Joseph Kabila touchera-t-il ou non à la Constitution ? Un troisième scénario est possible : un report "technique" de la présidentielle au-delà de novembre 2016. Compte tenu de la polémique dont le fichier électoral fait l’objet depuis 2011, un recensement administratif de toute la population paraît nécessaire avant le prochain scrutin. "Vu les critiques qui ont été émises en 2011, nous devons sécuriser davantage les prochaines élections", admet Aubin Minaku. Et malgré les mauvaises relations entre le camp présidentiel et l’UDPS, le secrétaire général de la majorité présidentielle n’hésite pas à dire : "Pour une fois, ce recensement est une demande objective de l’opposition radicale." Pourra-t-il se faire avant novembre 2016 ? "Il faudra respecter les délais dans la mesure du possible, répond Minaku, mais s’il y a un cas de force majeure, la Ceni [Commission électorale nationale indépendante] pourra saisir la Cour constitutionnelle, qui pourra elle-même autoriser un report à une date bien déterminée. L’essentiel est de trouver un consensus pouvoir-opposition qui sauvegarde la stabilité et l’unité du pays." Un consensus avec tout le monde ? "Disons un consensus moins un, si Étienne Tshisekedi continue d’évoluer en marge du cadre républicain", précise le président de l’Assemblée nationale.
Que fera Kabila ? "Je crois qu’il ne s’est pas encore fait une religion et attend les six derniers mois de son mandat pour se décider", parie Pierre Jacquemot. "Vous savez, la première fois qu’il m’a reçu au Palais, il m’a dit : "Mon grand-père a été assassiné, mon père aussi, et je pense que mon destin est relativement précaire"."
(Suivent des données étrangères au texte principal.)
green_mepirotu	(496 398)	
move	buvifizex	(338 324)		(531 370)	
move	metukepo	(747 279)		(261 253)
L’opposant Vital Kamerhe, avec sa "Caravane de la paix", à Bukavu, le 20 février. © Jean-Baptiste Baderha/AFP
La tentation d’un scénario à la poutine
"Si Joseph Kabila quitte le pouvoir, il sera peut-être tenté de faire le coup de Poutine", souffle l’un de ses proches. En 2008, pour respecter la Constitution, le numéro un russe avait laissé la présidence à Dmitri Medvedev et s’était installé à la primature avec des pouvoirs élargis. Puis, en 2012, il était revenu à la tête de l’État. Pour Joseph Kabila, tout le problème est de trouver un "Medvedev congolais" qui acceptera de s’effacer au bout de cinq ans de présidence. À Kinshasa, on évoque les noms d’Augustin Matata Ponyo, le Premier ministre, d’Aubin Minaku, le président de l’Assemblée nationale, ou d’Évariste Boshab, son prédécesseur. Dans le "clan des Katangais", on parle de Jean-Claude Masangu, l’ex-gouverneur de la Banque centrale, ou d’Albert Yuma Mulimbi, le patron des patrons. Circulent encore les noms d’Olive Lembe Kabila, la première dame, et de Janet Kabila, la soeur jumelle du président, qui est aussi députée. Reste à être élu au suffrage universel…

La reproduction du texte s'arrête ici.